Dès le milieu des années 20, son succès va croissant et de nouveaux horizons s’ouvrent à elle. En 1925, elle est une des protagoniste du spectacle «George White’s Scandals» et, de juillet 1926 à février 1927, elle est une des attractions de la revue «Americana».

Elle devient une grande étoile de la scène grâce à la comédie musicale «Show Boat», jouée à Broadway de décembre 1927 à mai 1929 et dans laquelle elle interprète la métisse Julie. Pendant la même période, elle possède sa propre boîte de nuit mais, après avoir connu quelques problèmes avec la police pour violation des lois sur la vente d’alcool alors en vigueur, elle évite de travailler dans ce genre d’endroit durant quelque temps.

Elle se fait encore apprécier dans, entre autres, «Sweet Adeline», durant la saison 1929-1930 et dans une reprise de «Show Boat» en 1932.
 Dans les années 30, on l’entend régulièrement à la radio et, dès la fin de la Prohibition en 1933, elle se produit à nouveau dans des night-clubs.

Le Septième Art fait appel à elle à plusieurs reprises.
 Selon certaines sources, elle est figurante dans quelques films en 1923 mais c’est quelques années plus tard qu’elle tient ses premiers véritables rôles à l’écran.

Dans la première adaptation cinématographique de «Show Boat» en 1929, c’est Alma Rubens qui reprend le rôle de Julie mais Helen Morgan apparaît néanmoins dans le prologue afin d’interpréter deux chansons du spectacle.
 La même année, elle est la star d’ «Applause», un des tous premiers films parlants à faire un usage intelligent de la nouvelle technique.
 Elle y est remarquable en artiste de music-hall connaissant la déchéance.

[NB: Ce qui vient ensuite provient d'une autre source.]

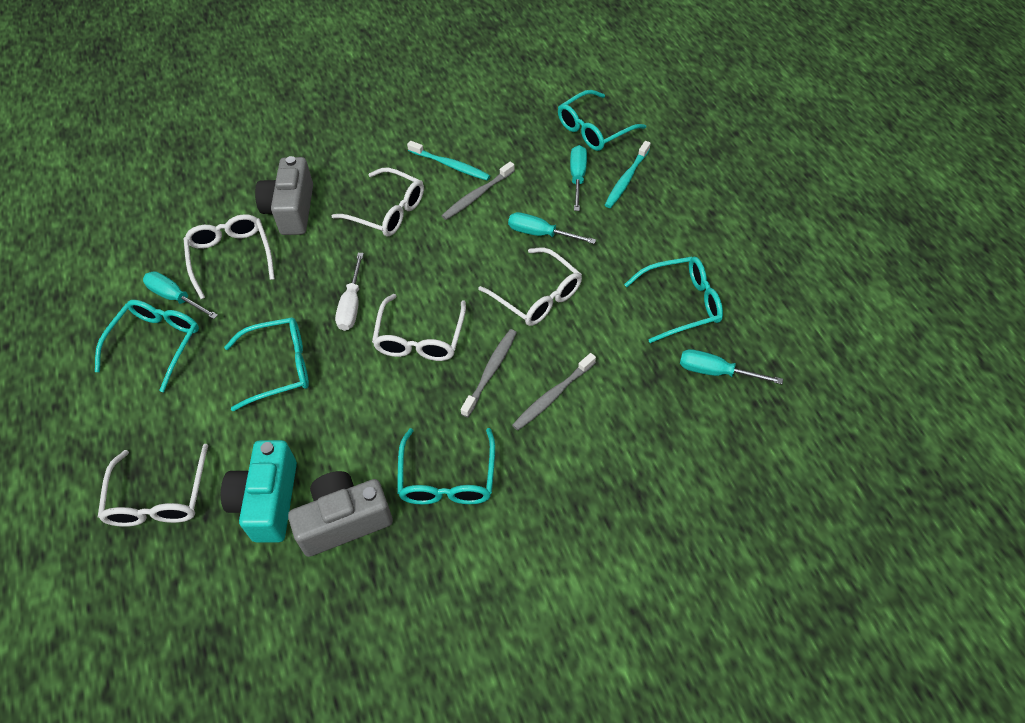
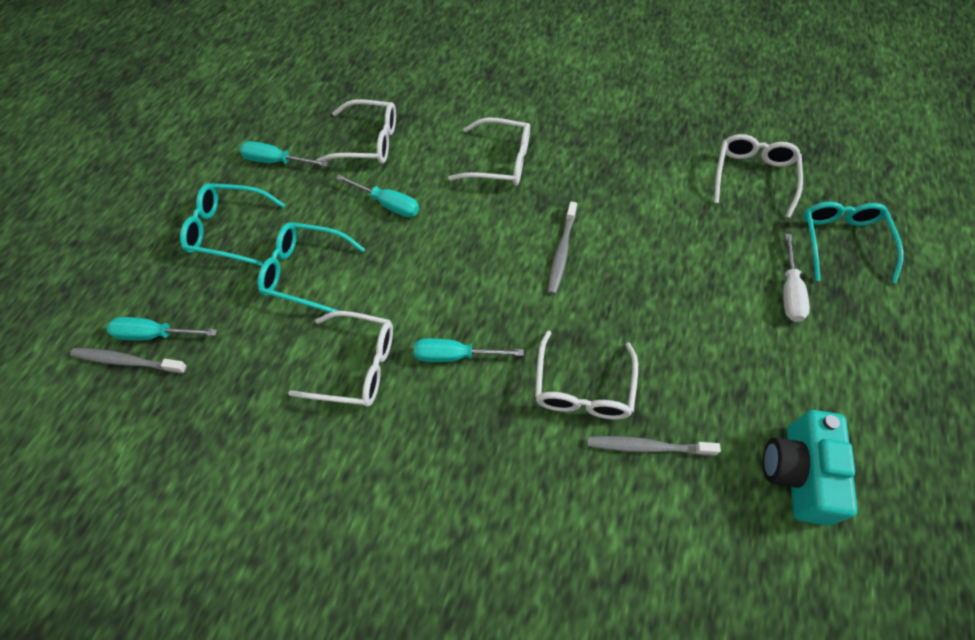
grey camera: 2 -> 0
turquoise glasses: 5 -> 3
turquoise toothbrush: 2 -> 0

Dans la version de 1936 de «Show Boat», on ne laisse à personne d’autre le soin d’incarner Julie, ce qui lui permet de livrer au public des salles obscures une autre mémorable prestation.

Elle tourne en outre «Roadhouse Nights» (1930), «You Belong to Me» (1934), «Marie Galante» (1934), «Go Into Your Dance» (1935) et «Frankie and Johnnie» (1936).
 Elle tient aussi son propre rôle dans «Glorifying the American Girl» (1929) et «Sweet Music» (1935).
 Elle apparaît également dans quelques courts-métrages, comme «The Gigolo Racket» (1931).

On ne sera pas surpris de constater que l’artiste, qui est une des “torch singers” les plus remarquables de son époque, chante dans tous ses films.

En 1941, elle meurt prématurément d’une cirrhose du foie, conséquence d’une consommation excessive d’alcool durant de longues années.

En 1957, on la retrouve sous les traits d’Ann Blyth dans «The Helen Morgan Story», une production de la Warner basée sur sa vie.